À la Faculté de musique, Serge Lacasse passe pour un rebelle. Pourtant, ce monsieur dans la trentaine n'arpente pas les corridors du pavillon Casault vêtu d'une veste de cuir cloutée et n'arbore pas le fameux "A" encerclé qui est le sigle des anarchistes. Au contraire: avec ses jeans, ses lunettes et son large front, il correspond tout à fait au stéréotype du jeune intellectuel. Pourquoi le perçoit-on comme un curieux personnage? Parce que Serge Lacasse est un mordu de musique rock qui entend bien partager sa passion: ce trimestre, il donne un cours intitulé Histoire du rock.
Serge Lacasse, on s'en doute, n'est pas un musicologue comme les autres. Il se définit d'ailleurs comme un musicien rock qui a "toujours aimé réfléchir sur la musique". Son parcours témoigne parfaitement de cette double allégeance: en plus d'avoir joué de la batterie dans différents groupes et d'avoir été technicien dans un studio d'enregistrement, il est titulaire d'un baccalauréat en jazz de l'Université McGill et d'un autre en histoire et littérature musicale de l'Université Laval.

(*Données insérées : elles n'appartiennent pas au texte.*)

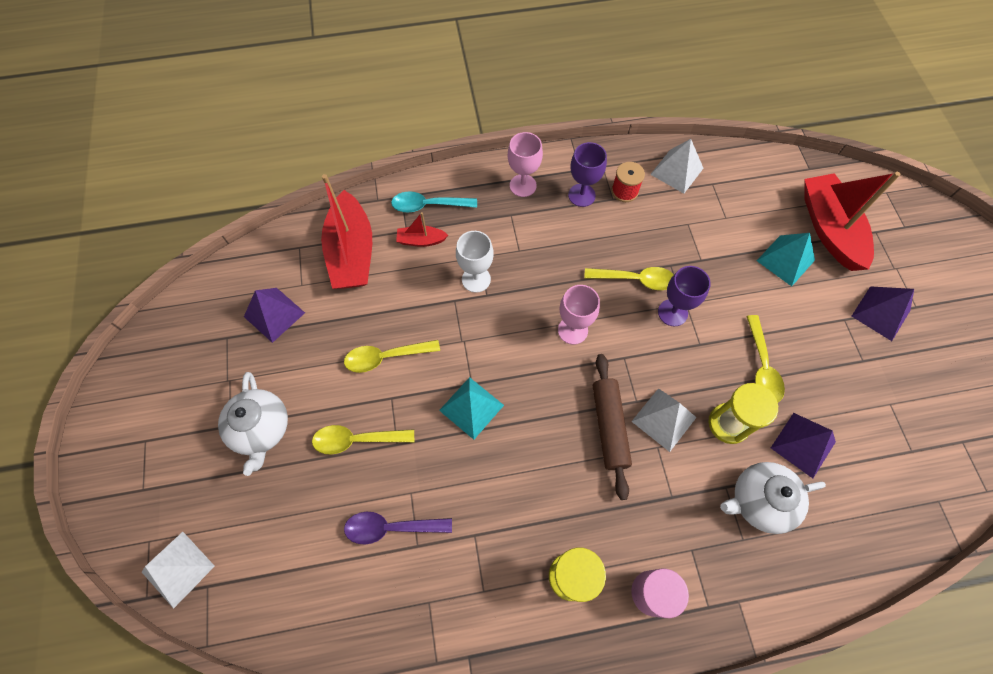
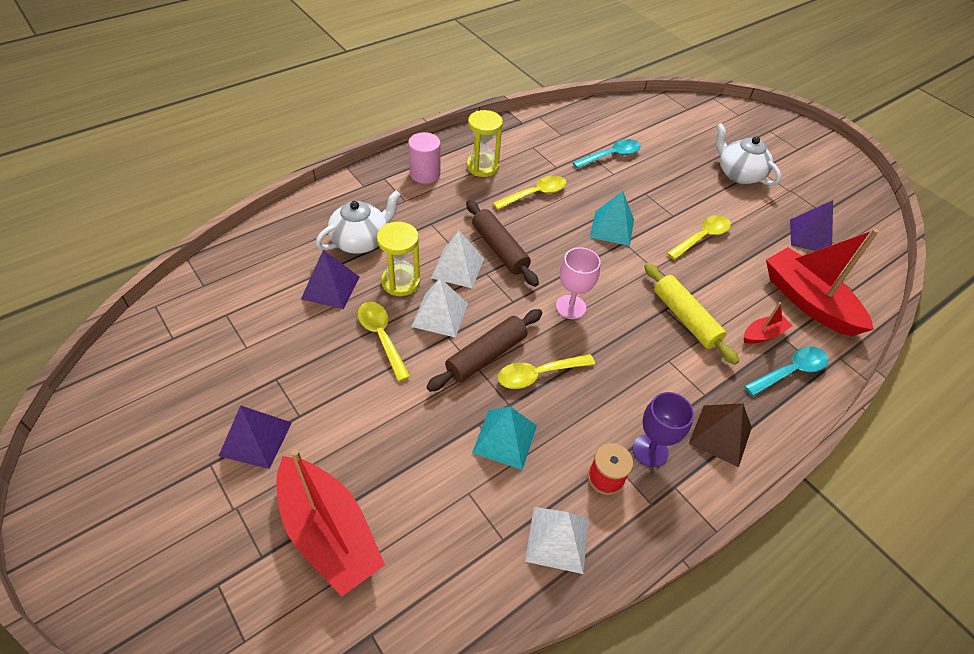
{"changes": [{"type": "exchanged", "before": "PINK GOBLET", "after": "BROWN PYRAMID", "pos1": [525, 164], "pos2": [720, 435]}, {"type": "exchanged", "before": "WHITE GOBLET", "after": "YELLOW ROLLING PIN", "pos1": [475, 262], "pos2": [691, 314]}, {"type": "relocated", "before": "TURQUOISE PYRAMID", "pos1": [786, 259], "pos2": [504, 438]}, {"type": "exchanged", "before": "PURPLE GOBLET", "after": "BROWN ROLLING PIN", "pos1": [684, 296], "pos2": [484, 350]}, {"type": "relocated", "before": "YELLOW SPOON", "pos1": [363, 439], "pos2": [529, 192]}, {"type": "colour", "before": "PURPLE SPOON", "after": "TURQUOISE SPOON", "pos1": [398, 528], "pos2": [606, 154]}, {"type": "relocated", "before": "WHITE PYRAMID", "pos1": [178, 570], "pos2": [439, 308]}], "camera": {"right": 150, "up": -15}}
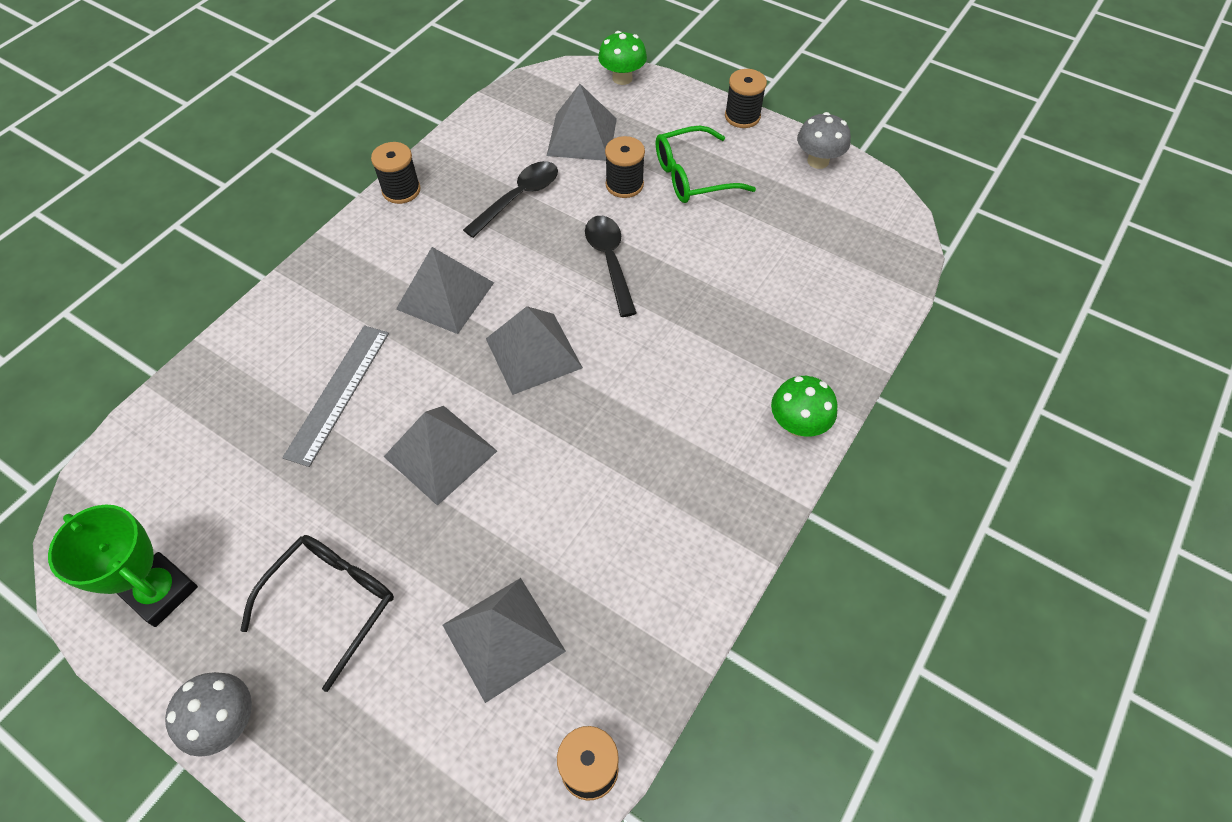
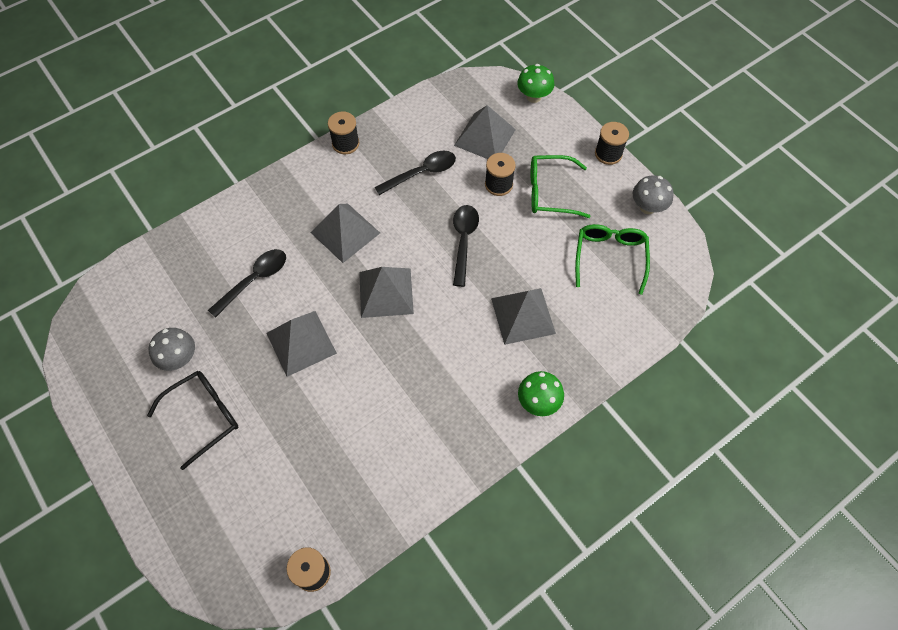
{"changes": [{"type": "exchanged", "before": "GREY RULER", "after": "BLACK SPOON", "pos1": [335, 396], "pos2": [247, 283]}, {"type": "missing", "before": "GREEN TROPHY", "pos1": [123, 565]}, {"type": "relocated", "before": "GREY PYRAMID", "pos1": [504, 640], "pos2": [523, 316]}, {"type": "relocated", "before": "GREY MUSHROOM", "pos1": [208, 714], "pos2": [172, 349]}, {"type": "appeared", "after": "GREEN GLASSES", "pos2": [612, 259]}], "camera": {"right": 20, "up": 5}}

De Xenakis à Peter Gabriel
Comme bien des gens, Serge Lacasse a longtemps cru qu'on ne pouvait
pas analyser le rock comme on décortique les grandes oeuvres de
Malher et de Stravinski. Il était même décidé
à rédiger un mémoire sur Xénakis lorsqu'il a
fait une découverte qui l'a bouleversé: dans une revue intitulée
Popular Music, publiée par Cambridge University Press, il a trouvé
un article qui analysait de façon détaillée un solo
de Jimi Hendrix. "Sur le coup j'ai eu peur, se rappelle-t-il, je trouvais
dangereux "d'académiser" la musique rock". Mais l'inquiétude
a vite cédé le pas à la fascination. Il a vite oublié
son mémoire sur Xénakis, a développé sa propre
méthode d'analyse et l'a appliquée à la chanson Digging
in the Dirt de Peter Gabriel.
Les musicologues qui s'intéressent aux musiques populaires ne sont pas légion au Québec. Mais, depuis quelques années, le rock s'immisce lentement dans les facultés de musique un peu partout en Amérique et Europe. Il y a environ dix ans, un musicologue passionné de jazz des années 30 et un inconditionnel de musique de films ont même fondé un institut de la musique populaire (Institute of Popular Music) à Liverpool, en Angleterre. C'est là que Serge Lacasse a préparé son doctorat qui porte sur la mise en scène de la voix dans la musique enregistrée.
L'école des fans
Puisque le rock est entré à l'université, est-ce
à dire qu'il ne dérange plus? Le rock serait-il... mort? "Je
ne pense pas que le rock soit mort, au contraire! C'est une peur que beaucoup
de gens ont, ils pensent qu'à partir du moment où on se met
à "académiser le rock, on est en train d'en tuer la spontanéité."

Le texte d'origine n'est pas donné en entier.